### Prompt a
In the post about watching the NBA Finals with a newborn, how old is Reece Austin Rubenstein?

### Provided text

━━━━━━━━━━━━━━━━━━━━━━━━━━━━━━

So let’s backtrack. If you have followed my earlier posts, you would know that I have a newborn. Reece Austin Rubenstein is 12 weeks old today. He’s getting bigger and cuter by the day. It’s an amazing experience watching him literally grow in front of my eyes. I fall in love with him more every day. Seriously. I’m sure the parents reading this understand, and the non-parents will when you have kids. I promise.

So, my wife’s niece was staying with us for a couple weeks before she moved into her apartment for the summer. Last night my wife took her to that apartment so she could move in, so it was just my son and me in the house. Thus, I did what every great father does, I put him up on game. We talked about women, we talked about being a good person, we talked about his (my) aspirations for him; we were the homies for the night. It was about 8:17pm eastern standard time, and I got everything ready. I changed his diaper, I set up my bowl of chips and my drink, and I turned it on ABC to watch the pre-game for the first game of the NBA Finals. Everything was perfect. I sat him on my lap and gave him my finger to hold. He was happy. I told him that this is the game that has shaped my life to this point. This is the pinnacle of the highest level of basketball, and he needs to appreciate it. I told him who each player was and what they can do. He responded with drool, laughter, and incoherent speech, that sounded like a mix between “no” and “damn dad, you’re so awesome in every way, thanks for making me and showing me all this cool stuff”. Probably closer to “no” though. Whatever.

━━━━━━━━━━━━━━━━━━━━━━━━━━━━━━

### Records provided
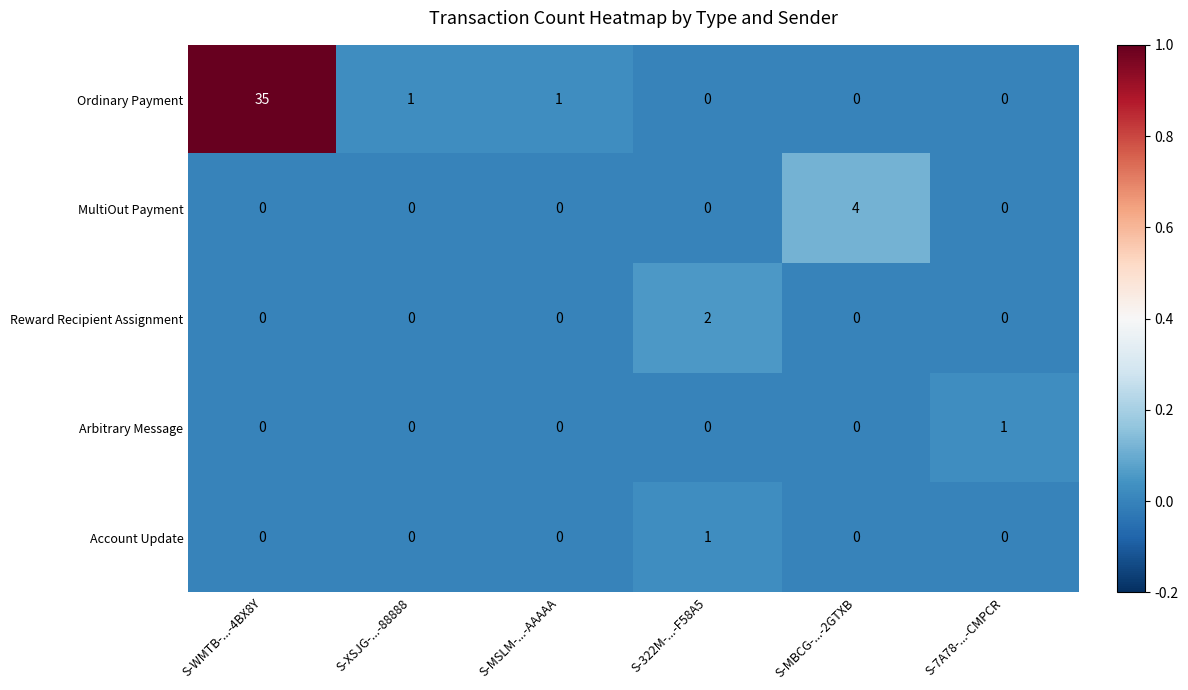

What value does the MultiOut Payment series have at S-MBCG-...-2GTXB?

4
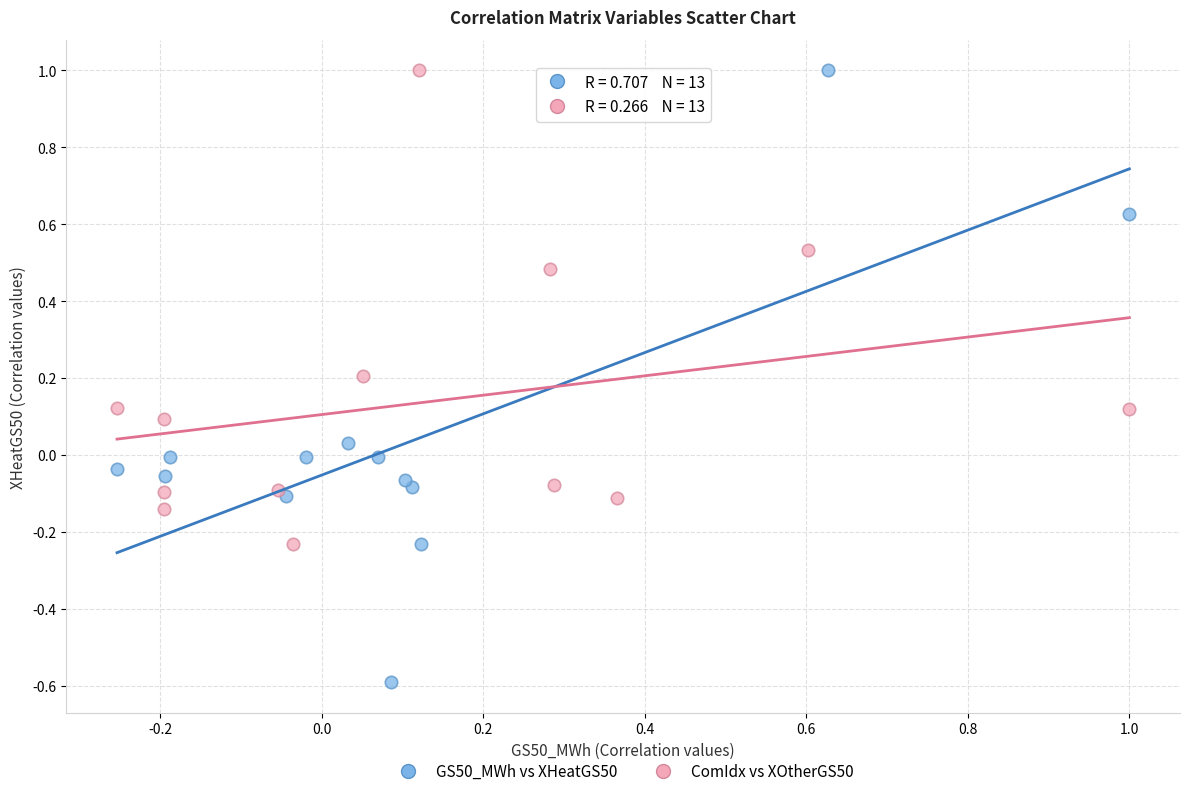

Which series has the largest Y range (max minus min)?

GS50_MWh vs XHeatGS50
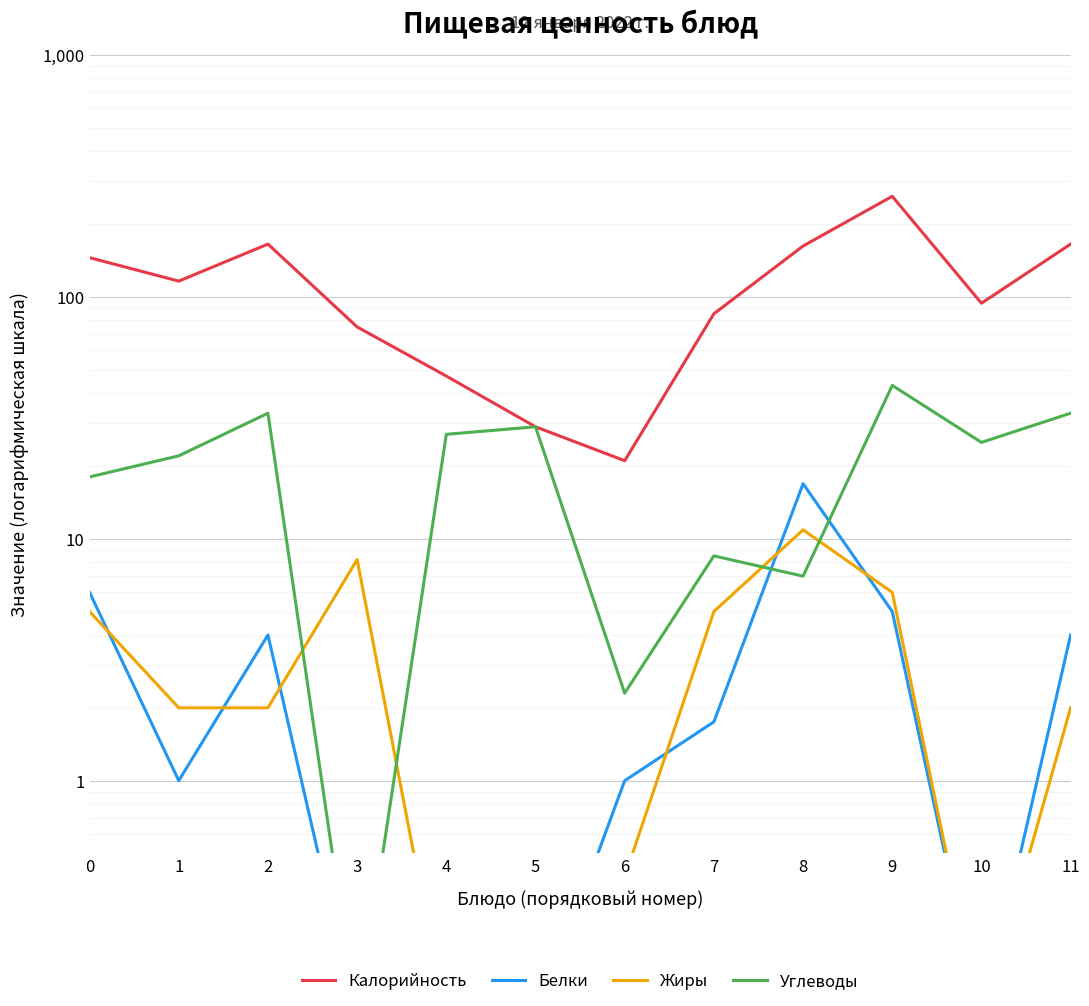

How many data points in Углеводы are above 25?

5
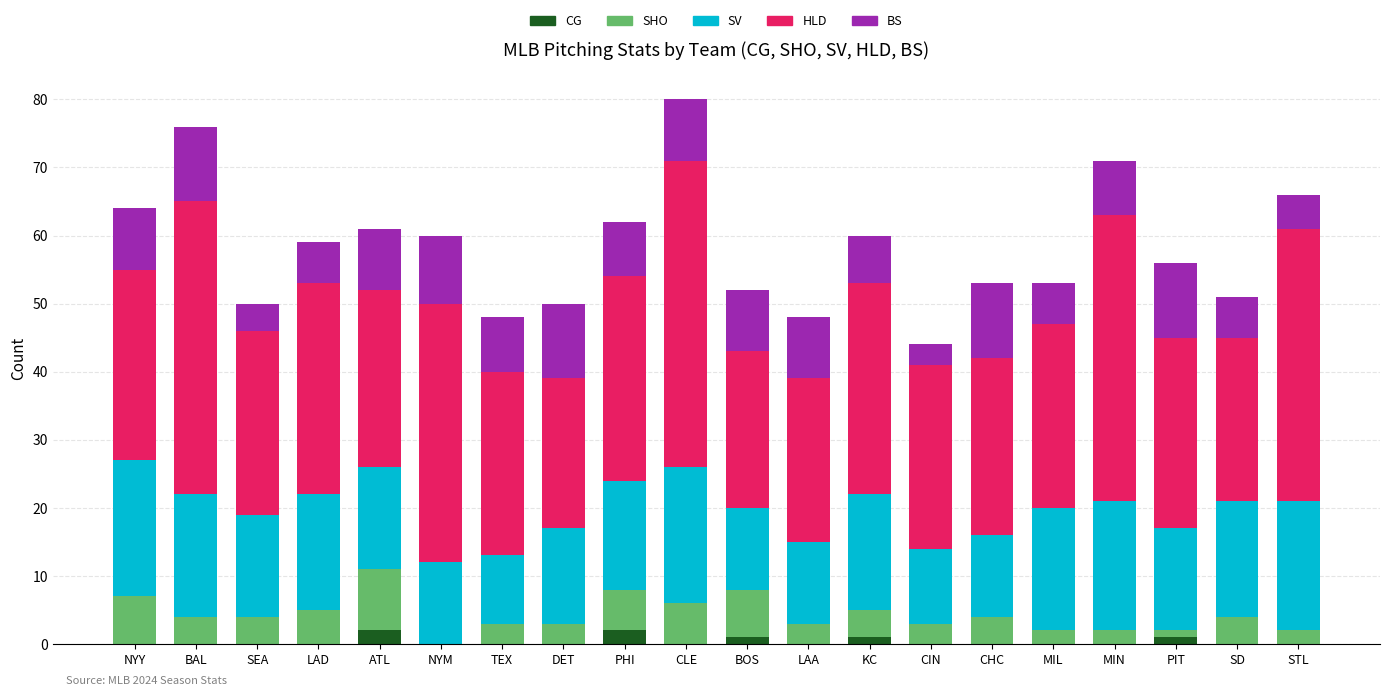

How many series are shown in this chart?

5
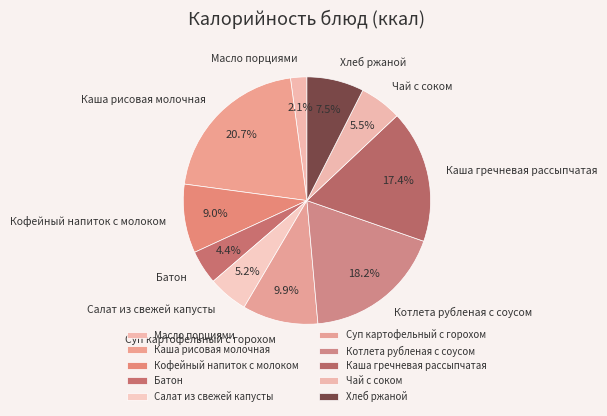

Is the sum of Суп картофельный с горохом and Каша рисовая молочная greater than half?

No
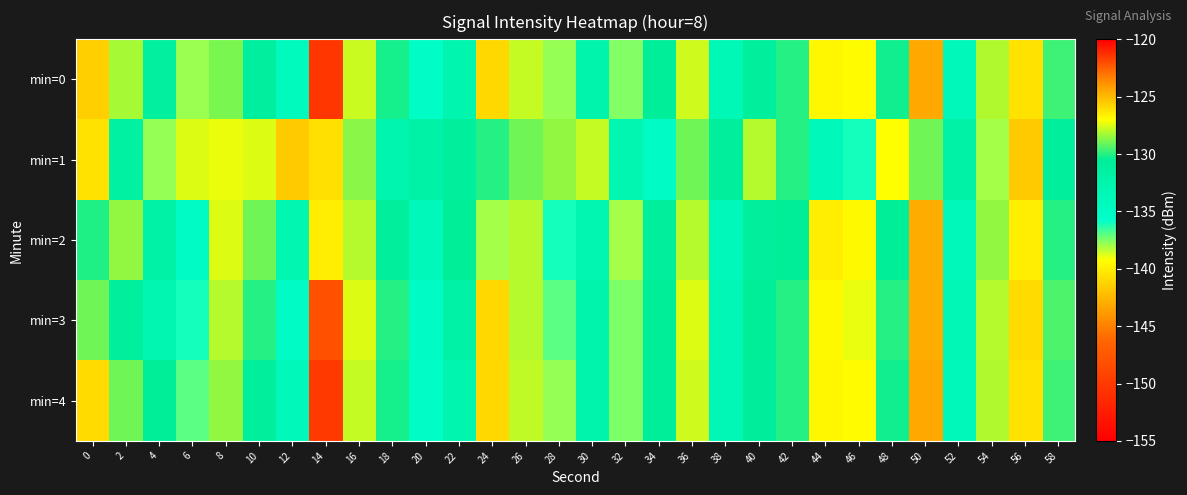

Rank the series at 0 from lowest to highest value.

min=1, min=2, min=3, min=4, min=0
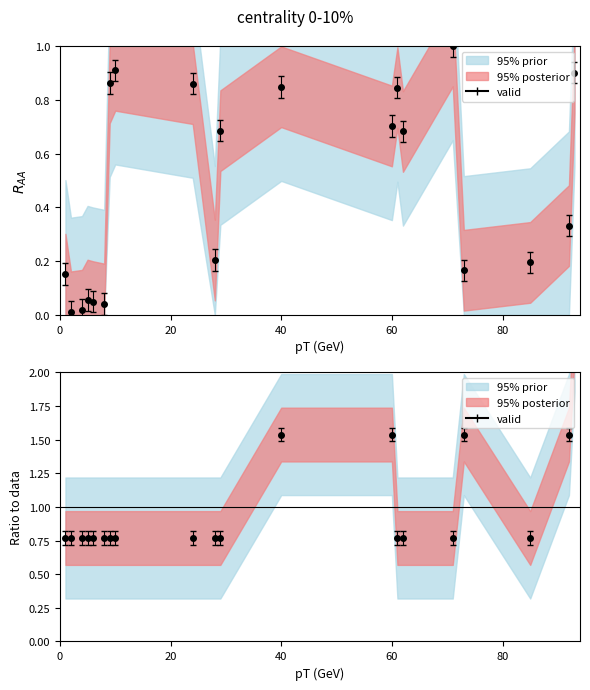

The value of Placing at 92 is 2.6. True or false?

False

━━━━━━━━━━━━━━━━━━━━━━━━━━━━━━

### Prompt b
Please recast every line of the records as a Markdown table with the columns Row and Line, omitting blank lines and the pictures.

### Response a
He is 12 weeks old.

### Response b
| Row | Line |
|---|---|
| 1 | What value does the MultiOut Payment series have at S-MBCG-...-2GTXB? |
| 2 | 4 |
| 3 | Which series has the largest Y range (max minus min)? |
| 4 | GS50_MWh vs XHeatGS50 |
| 5 | How many data points in Углеводы are above 25? |
| 6 | 5 |
| 7 | How many series are shown in this chart? |
| 8 | 5 |
| 9 | Is the sum of Суп картофельный с горохом and Каша рисовая молочная greater than half? |
| 10 | No |
| 11 | Rank the series at 0 from lowest to highest value. |
| 12 | min=1, min=2, min=3, min=4, min=0 |
| 13 | The value of Placing at 92 is 2.6. True or false? |
| 14 | False |